Дыхание земли (Гедеон) - страница 75

Мне стало ясно, что именно моего сына он принимает за моего мужа. Отшатнувшись, я сквозь зубы процедила:

– Я не знаю! У меня нет никакого мужа.

Сержант рванулся ко мне, схватил за шею и, поднеся к моему подбородку дуло пистолета, проговорил, дыша перегаром мне в лицо:

– Я долго ждать не буду! Где этот Жан ла Тремуйль, этот чертов роялист, которого мы вздернем?

Тонкий, звонкий детский голос раздался откуда-то слева:

– Это я, сударь! Я – Жан де ла Тремуйль.

При первых же звуках этого голоса меня кинуло в жар. Это был Жанно, которому я приказала сидеть в лесу. Теперь он явился сюда и бесстрашно взирал на сержанта.

– Отпустите мою маму, не смейте ее мучить!

Сержант действительно отпустил меня, и, пошатываясь, двинулся к ребенку.

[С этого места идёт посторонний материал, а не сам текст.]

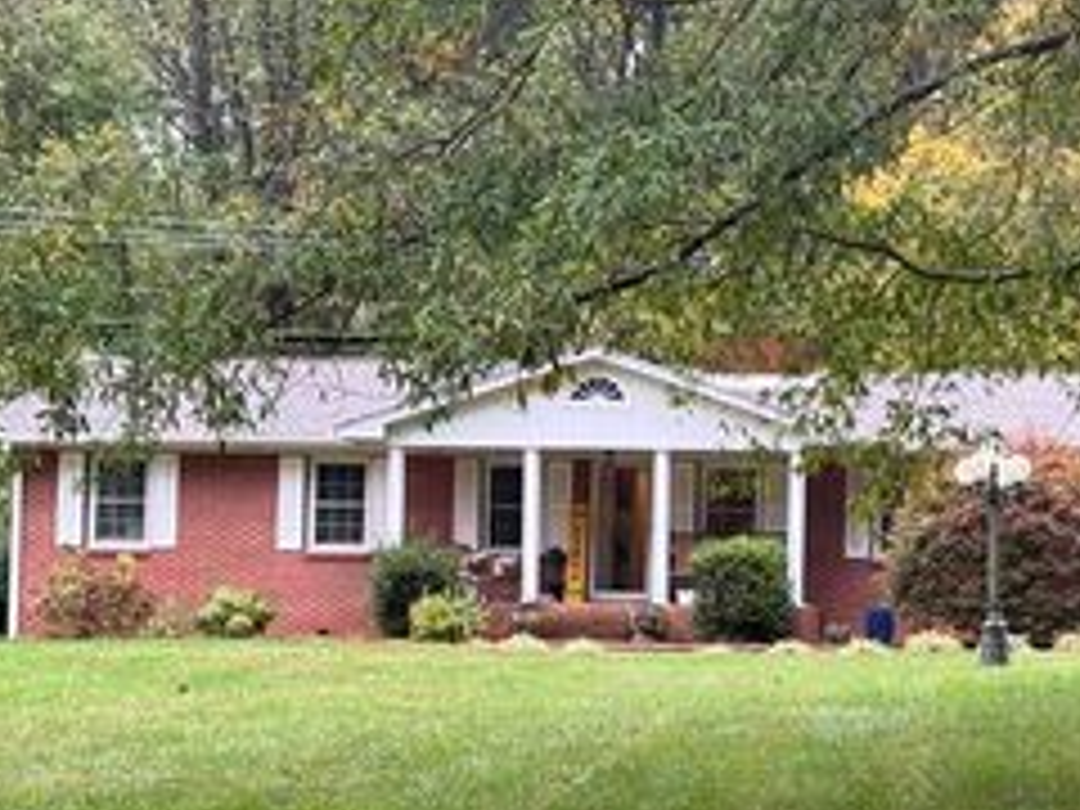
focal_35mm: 100
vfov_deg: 14.8
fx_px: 3120
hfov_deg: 19.2
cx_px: 1026
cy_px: 533
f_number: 1.78
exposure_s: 1/119
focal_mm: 6.76
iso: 100
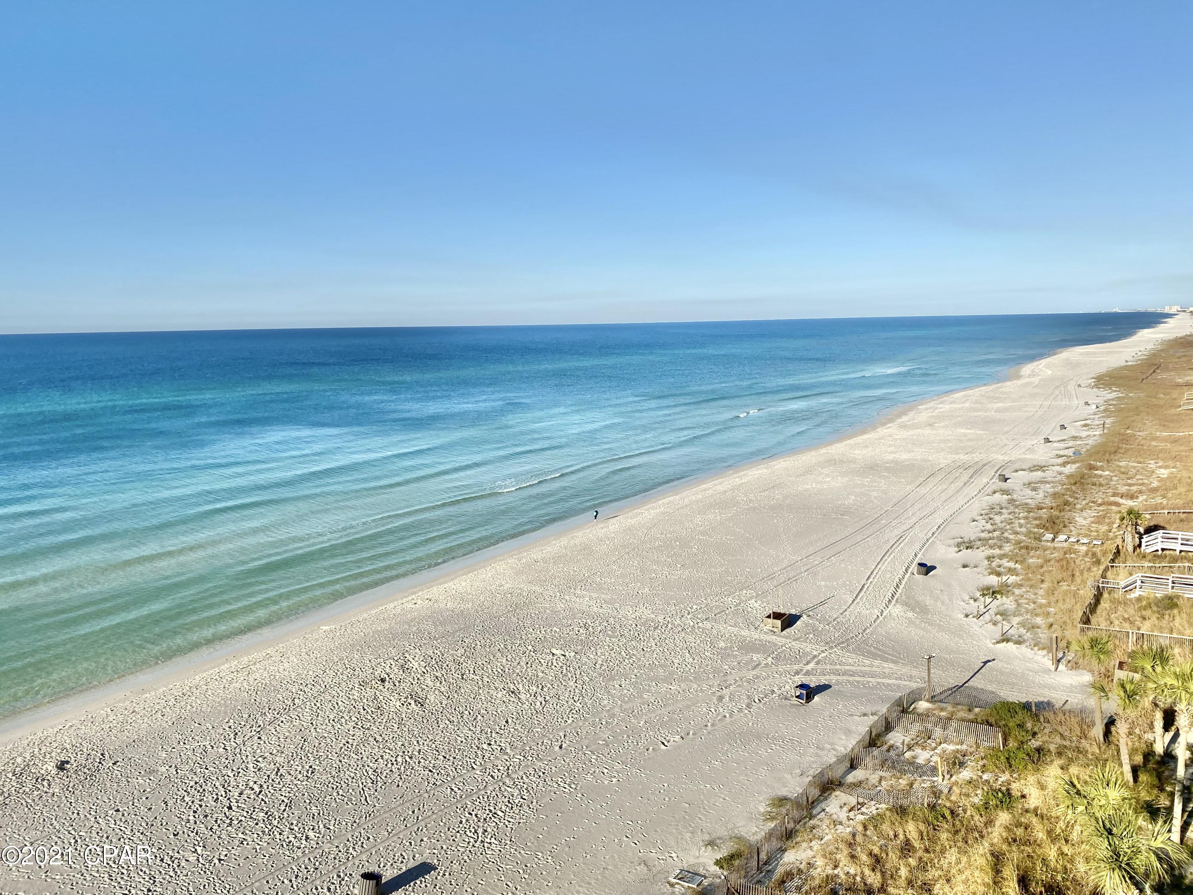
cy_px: 448
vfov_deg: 53.1
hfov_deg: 67.3
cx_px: 596
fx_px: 896
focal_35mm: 26
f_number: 1.8
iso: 32
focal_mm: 4.25
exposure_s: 1/4444
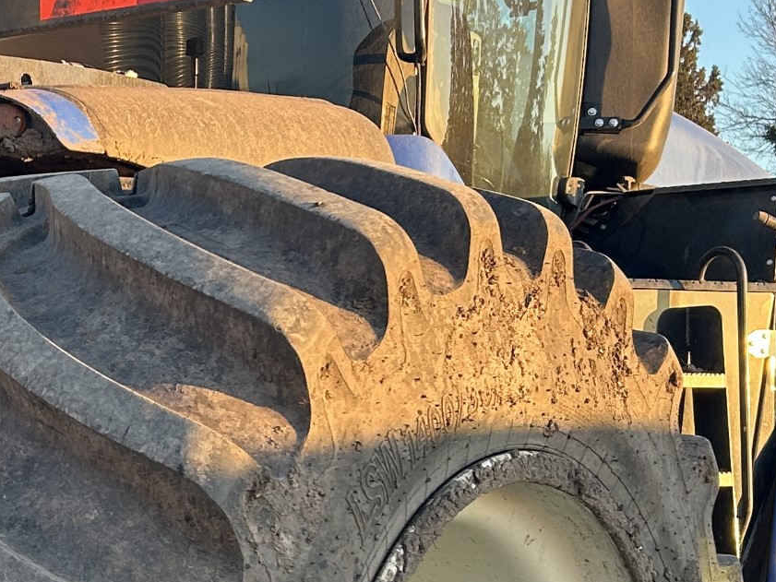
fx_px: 1995
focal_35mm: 89
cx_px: 28
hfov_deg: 21.4
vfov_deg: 16.5
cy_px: 404
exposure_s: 1/394
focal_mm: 5.7
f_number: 1.5
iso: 50
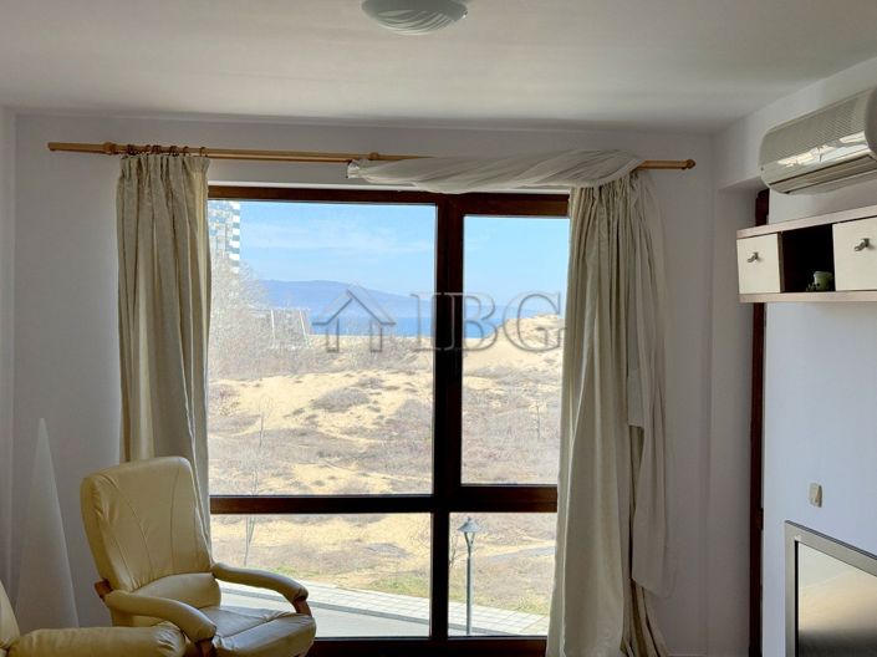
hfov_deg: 39.7
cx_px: 438
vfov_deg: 30.2
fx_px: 1215
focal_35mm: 48
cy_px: 328
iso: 64
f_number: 1.78
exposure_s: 1/1133
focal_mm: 6.76
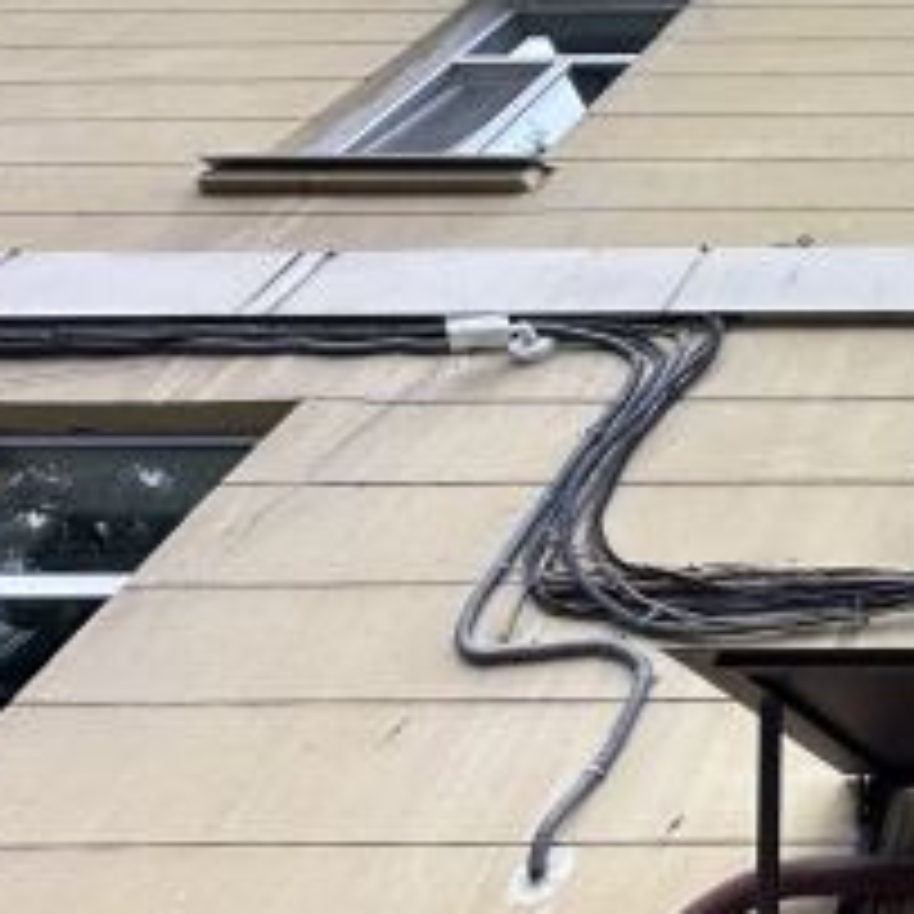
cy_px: 387
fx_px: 1135
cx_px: 1337
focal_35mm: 38
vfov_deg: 43.7
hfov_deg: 29.2
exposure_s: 1/99
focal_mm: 2.22
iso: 80
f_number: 2.2
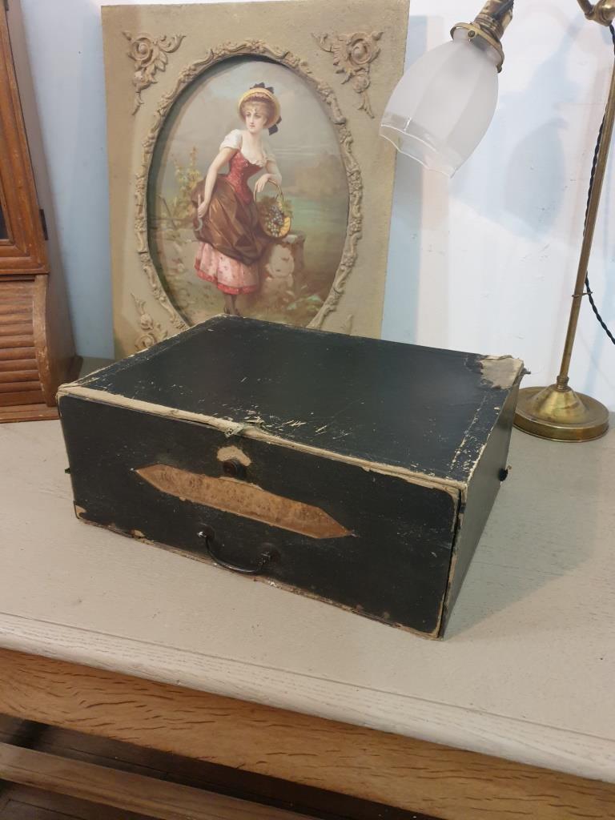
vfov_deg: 67.3
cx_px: 308
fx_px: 616
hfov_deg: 53.1
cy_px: 410
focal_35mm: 26
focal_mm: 4.3
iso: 320
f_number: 1.5
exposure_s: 1/33
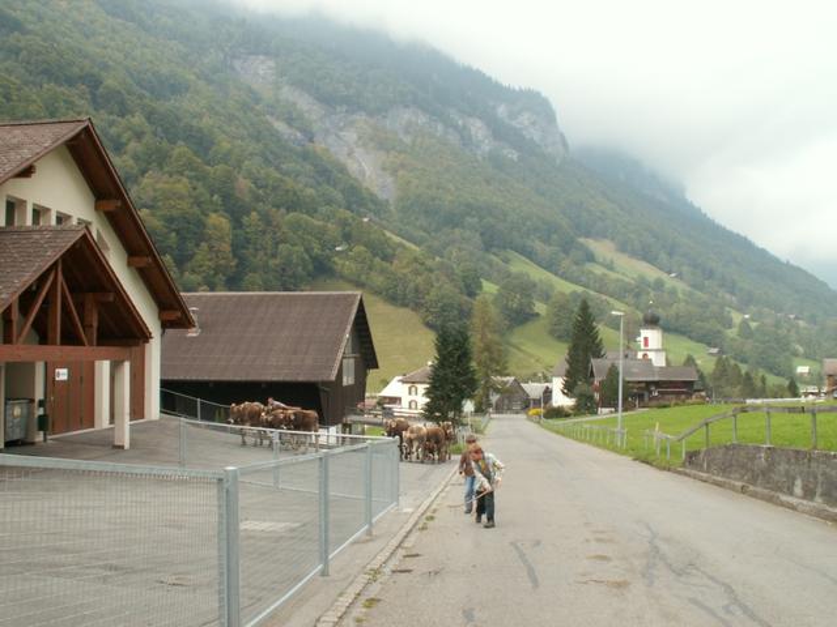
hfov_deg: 52.6
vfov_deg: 40.7
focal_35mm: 35
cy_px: 314
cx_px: 418
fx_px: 846
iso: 50
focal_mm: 5.86
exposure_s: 1/40
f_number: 7.1
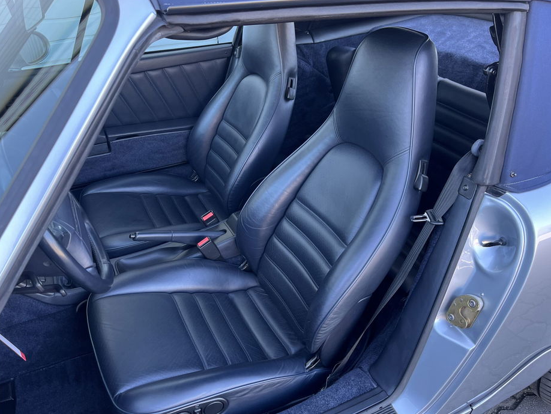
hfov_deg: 61.6
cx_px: 263
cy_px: 212
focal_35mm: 29
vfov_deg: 48.2
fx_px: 462
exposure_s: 1/121
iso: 100
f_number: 1.6
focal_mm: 5.1
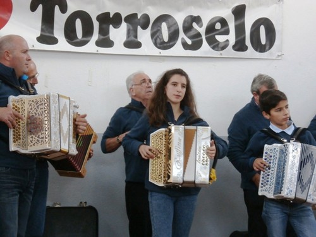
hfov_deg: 20.2
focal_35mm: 97
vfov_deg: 15.2
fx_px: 885
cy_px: 118
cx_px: 158
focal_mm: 17.34
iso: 400
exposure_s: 1/40
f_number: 4.9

Я опередила его, схватила сына в объятия.

– Ради всего святого, гражданин! Мальчику всего восемь лет. Вы же видите, он никак не может быть шуаном.

Взглядом я умоляла Жанно молчать. Господи, хоть бы он не сказал этому мерзавцу чего-нибудь оскорбительного! Никогда в жизни мне не было так страшно за сына. Жанно понял меня и молчал, сжав зубы.

– К стене! – загремел сержант. – Оба к стене, не то пристрелю!

Я поспешно увлекла Жанно к стене, под защиту могучей спины Селестэна, который сквозь зубы бормотал проклятия. По тону сержанта я заключила, что он не намерен вешать моего сына. Он отошел в сторону, сунул пистолет за пояс и выбросил бумагу. Я облегченно вздохнула. Пропади пропадом этот дом и хозяйство, пусть берут что угодно, лишь бы Жан был цел и невредим!

– Как ты смел уйти от Маргариты? – сердитым шепотом проговорила я. – Как ты смеешь меня не слушаться?

Он, не отвечая на вопрос, поднял на меня потемневшие глаза.

– Ма, а моя сабля – она ведь хорошо спрятана?

Он имел в виду саблю, подаренную графом д'Артуа. Словно предчувствуя, что должно случиться, я вместе с кольцом спрятала ее под грудой книг на втором этаже – книг из бывшей замковой библиотеки.

Вокруг нас продолжался низкий, откровенный грабеж. Солдаты перестреляли всех кур и уток, убили кроликов и жарили их теперь на вертелах – готовились ужинать. Хлебали прямо из бочонков яблочный сидр. Вина не было, и это их очень раздражало. Я видела, как какой-то гвардеец с радостными криками выбежал из дома, судорожно сжимая в руках шкатулку. Он обнаружил там триста ливров золотом. У меня сжалось сердце. Как неосторожно было держать их там! Итак, теперь у меня осталось лишь четыреста ливров, спрятанных за одним из камней очага.

– Смотрите, да у них лошадь есть!

Рука Жанно, которую я держала в своей, судорожно сжалась, едва сержант вывел из стойла полуслепую, испуганную Стрелу. Мальчик любил эту лошадь, любил кормить ее из своих рук раскрошенным хлебом и солью.